I think it should be possible to write the fish people without falling into those extremes, those traps. What's frustrating is that people too often treat it as an either/or thing.
No, NO, NO! That isn't a trap! Your cosmopolitan, pampered, Western, relativistic worldview is the trap. Your insistence that nuance is necessary, or even obligatory, is the trap. HPL's monsters are the essence of other. They are not redeemable, nor are they sympathetic. They are alien, in the most extreme meaning of that word. They seek, as part of their very being, the destruction of humanity, not as a hostile act, but because humanity's survival is irrelevant to their aims. They are no more amenable to compromise with humanity than humans are amenable to compromise with cockroaches or termites. And that absolute enmity with human concerns is vital, central, impossible to remove without destroying what cosmic horror is intended to mean in those stories.
You rage against suggestions that you are blind to your own biases that prevent you from understanding these stories, and yet every word you write simply confirms that blindness. You cannot write Lovecraftian monsters with "nuance" and still have Lovecraftian horror. Only someone so steeped in modern bourgeoisie relativism that they can't even see outside their own mental constructs could miss this. By definition, a Lovecraftian horror is one that is impossible to understand, to bargain with, to defeat. The most you can ever to is to delay the inevitable. Cthulhu sleeps and waits, but he will awake, and all of our civilization will crumble. THAT is Lovecraftian horror. And it doesn't work if the Deep Ones are "reasonable" and "understandable" creatures.
The past four days have been extremely stressful for me in real life (e.g. I’ve been having nothing but diarrhea all that time), so I apologize if there’s any confusion as a result of my responses.
It’s not my desire to see the horror subtracted. It’s extremely difficult to explain this because we both seem to have completely different meanings when it comes to basic words, but I’ll try.
I feel that Innsmouth stories are typically extremely schlocky. They rely on violence, gore, graphic rape (of women, and only women), etc. The more subtle psychological horror in the original story is completely absent. The fish people are reduced to caricatures with more in common with dothraki or orcs than anything else. I feel these recurring elements betray the writers’ biases and hangups regarding horror and sexuality more than it says anything about cosmic horror.
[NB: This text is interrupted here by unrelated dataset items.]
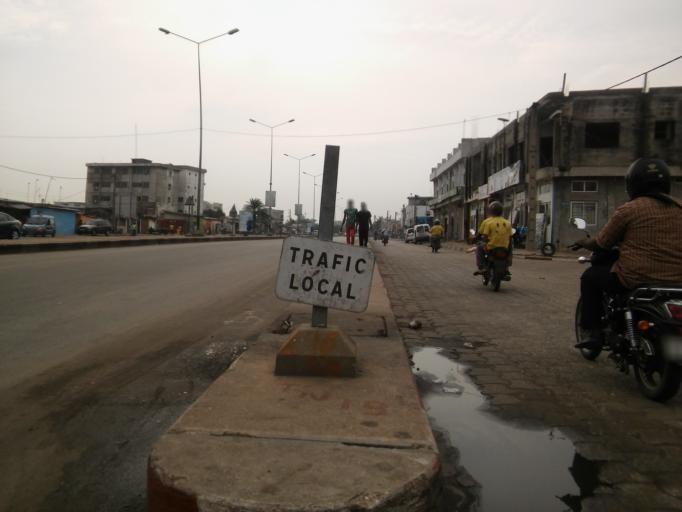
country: BJ
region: Littoral
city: Cotonou
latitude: 6.3707
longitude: 2.4105
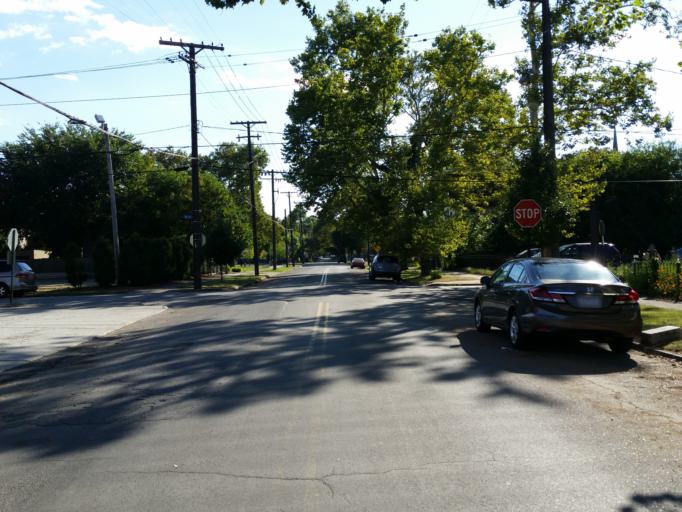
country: US
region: Ohio
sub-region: Cuyahoga County
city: Cleveland
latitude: 41.4824
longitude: -81.7029
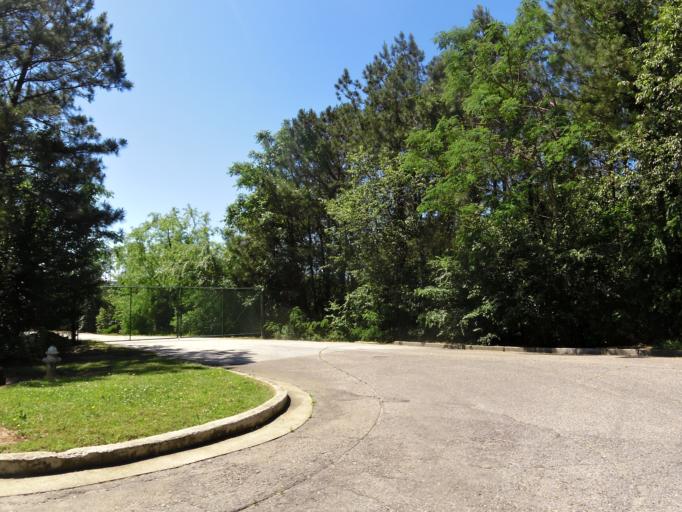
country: US
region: Georgia
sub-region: Columbia County
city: Martinez
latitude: 33.5079
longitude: -82.0323
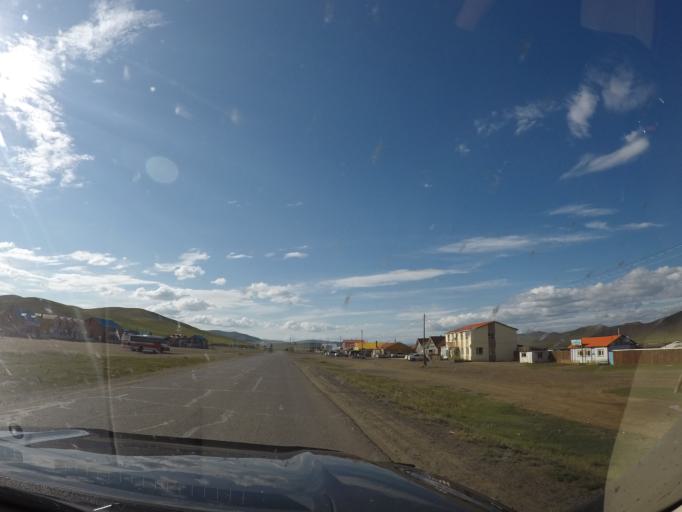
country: MN
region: Hentiy
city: Modot
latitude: 47.7227
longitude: 109.0291
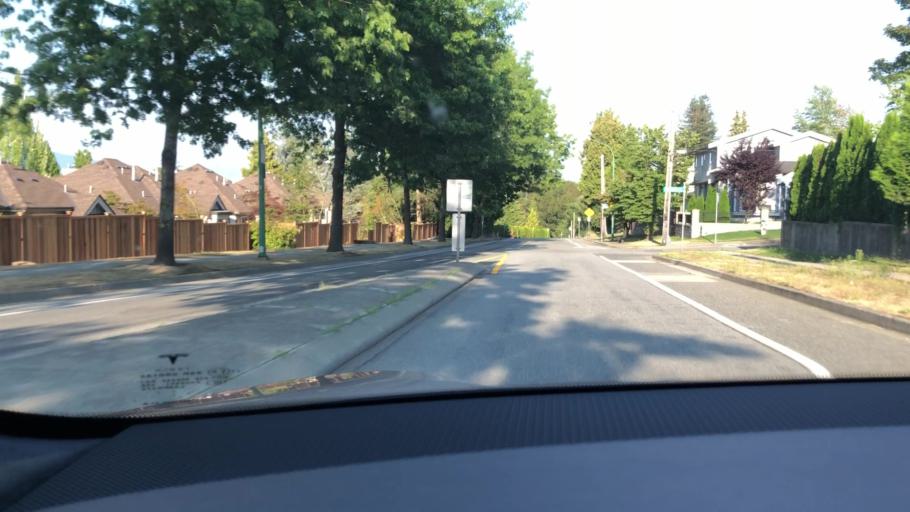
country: CA
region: British Columbia
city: Burnaby
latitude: 49.2296
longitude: -122.9846
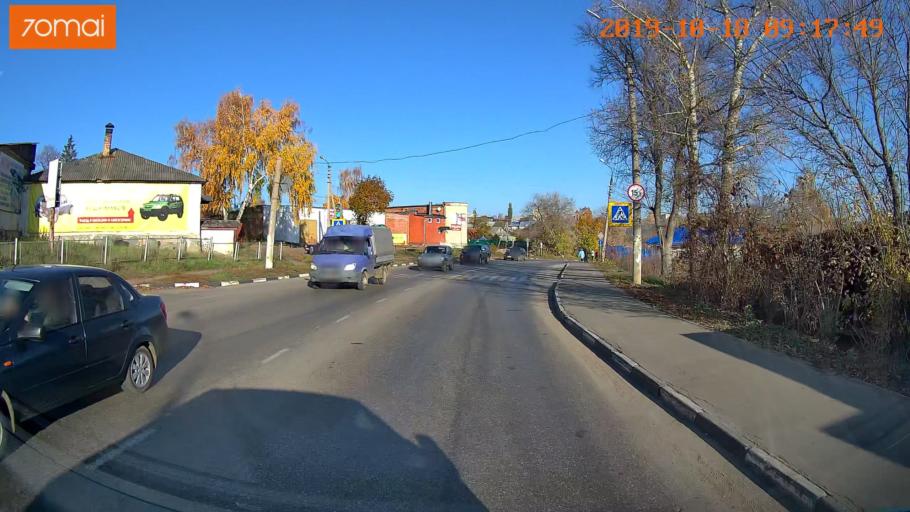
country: RU
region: Tula
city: Yefremov
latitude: 53.1354
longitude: 38.1160
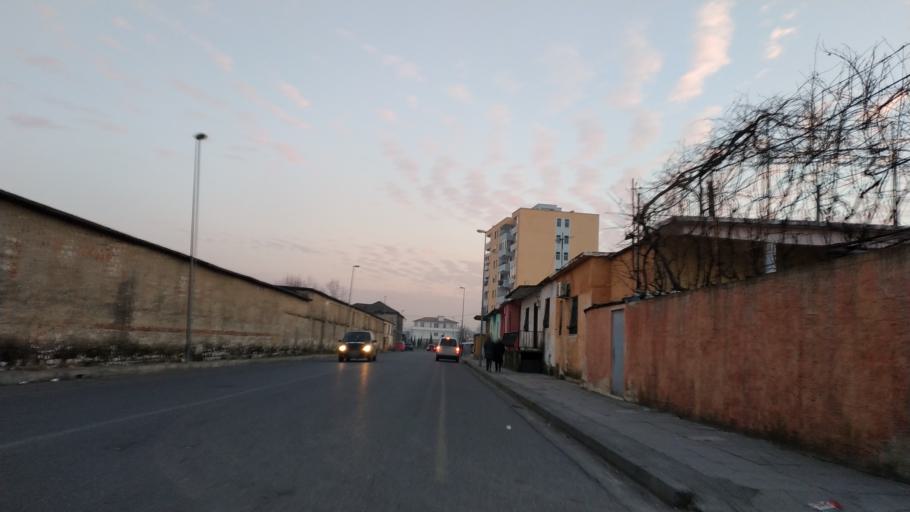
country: AL
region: Shkoder
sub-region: Rrethi i Shkodres
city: Shkoder
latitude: 42.0769
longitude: 19.5236
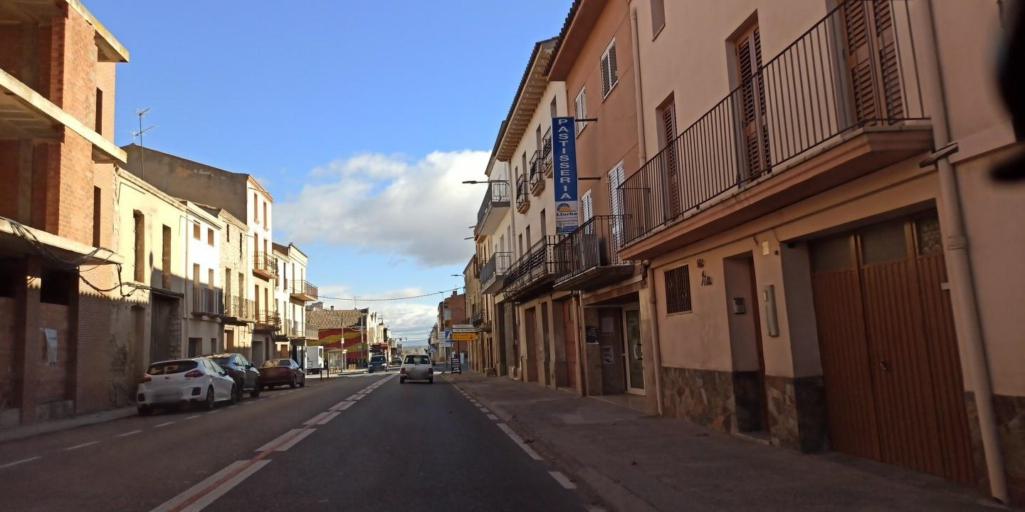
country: ES
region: Catalonia
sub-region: Provincia de Lleida
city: Bellcaire d'Urgell
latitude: 41.7586
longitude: 0.9037
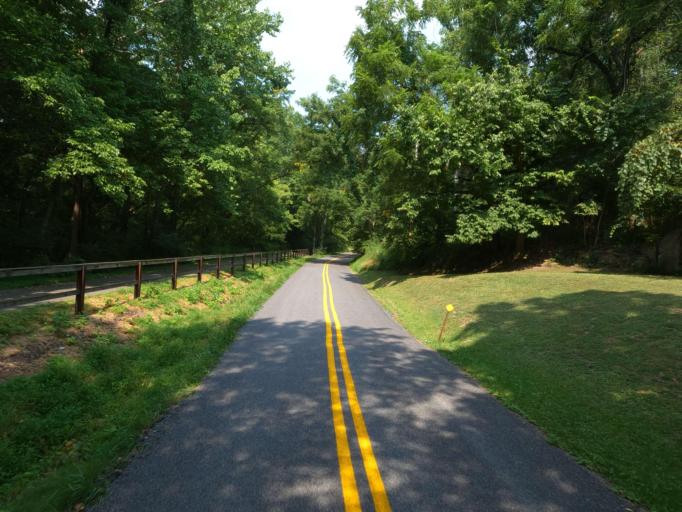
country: US
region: West Virginia
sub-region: Morgan County
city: Berkeley Springs
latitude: 39.6339
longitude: -78.3153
The stories that don’t fall into that are typically SJW claptrap where the fish people are a persecuted minority with nothing but redeeming values. Any kind of horror is absent; at best you get dark fantasy.
It’s extremely difficult to find stories that actually emphasize the alien nature of the fish people without resorting to gory misogynistic b-schlock. The only decent effort I’ve found is
Call of the Sea, an adventure puzzle video game.
What I mean to say is: I think writer biases and hangups regarding violence, sexuality, more recently social justice, etc cloud our ability to explore cosmic horror. This goes in all political directions. This problem is particularly pronounced whenever stories broach any topics that relate even remotely to human social issues like race relations.
It’s easy to avoid complicating a story where an alien from another universe is trying to eat you or an ancient city is telepathically eroding your mind. It’s a lot more difficult when things like sex with fish people is involved.
I’m not trying to argue that we can make peace with the fish people and live in a peaceful multicultural society, unless the story is presenting that
as horrifying. And to be fair, going by Hahn’s xenology speculation, a multicultural society would result in fish people genetics dispersing through the human population and making everyone subject to Cthulhu’s dreams.
I think there’s tons of potentially interesting avenues that are being completely ignored here.
I’ve also been having similar problems trying to pitch omnivoracious hivemind bug stories elsewhere. I keep running into people who think the bugs should inevitably engage in diplomacy, when my entire argument has been that they’re so alien that they don’t interact in any way other than genocidal warfare. I’m pitching these bugs as intelligent and introspective, and reasonable in the literal sense: they’ve reasoned that the best way to interact with humans (and everything else) is to eat/assimilate them as part of their quest for borg-esque perfection. In fact, some bugs who give it any thought are actually surprised that other species would not want to join this quest and blame this resistance on pathological ignorance. The bugs are reasonable, yet impossible to reason with. They don’t bother to engage in communication with other species because it won’t convince them to surrender and let themselves be eaten. Etc.
I hope I explained that right because it’s really difficult to get it across to human readers, it seems.
Anyway, I’m tired now so I’ll sign off.